Several film noir classics were based on best-selling mysteries, including Cain’s novels “Double Indemnity” (co-written for the screen by Chandler) and “The Postman Always Rings Twice”; Chandler’s “Farewell, My Lovely” (released as “Murder My Sweet”), “Lady in the Lake,” “The Long Goodbye” and “The Big Sleep”--all featuring detective Philip Marlowe; Hammett’s “The Maltese Falcon”; Mickey Spillane’s “I, the Jury,” “Kiss Me Deadly” and “The Long Wait”; Donald E. Westlake’s “The Outfit,” “Point Blank” and “The Split” (the latter two released as “The Hunter” and “The Seventh”), and Graham Greene’s “Ministry of Fear” and “This Gun for Hire.”

Although revisionists lament a dearth of modern-day noir novelists, a respectable number of authors have witnessed successful film adaptations of their work.
____________________
◆ WORK TASK 1:
Answer these from the film noir passage:
(a) Which detective appears in all of the Chandler novels listed?
(b) Under what title was "Farewell, My Lovely" released?
(c) What do revisionists lament?
◆ WORK TASK 2: Copy out the part of the film noir passage starting at "Although revisionists lament" and ending at "of their work.", keeping every word the same.
You won't need the lines that come after this text.

◆ GIVEN INFORMATION:
____________________
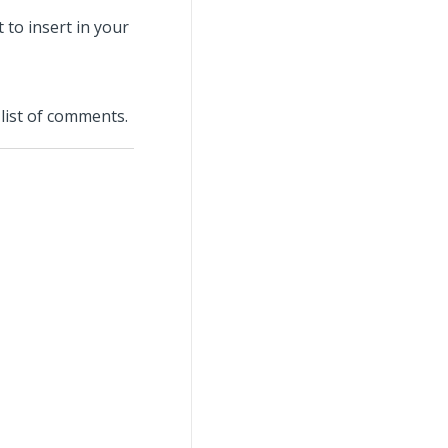
 to insert in your
list of comments.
____________________
◆ TASK RESULT 1:
(a) Philip Marlowe
(b) "Murder My Sweet"
(c) A dearth of modern-day noir novelists

◆ TASK RESULT 2:
Although revisionists lament a dearth of modern-day noir novelists, a respectable number of authors have witnessed successful film adaptations of their work.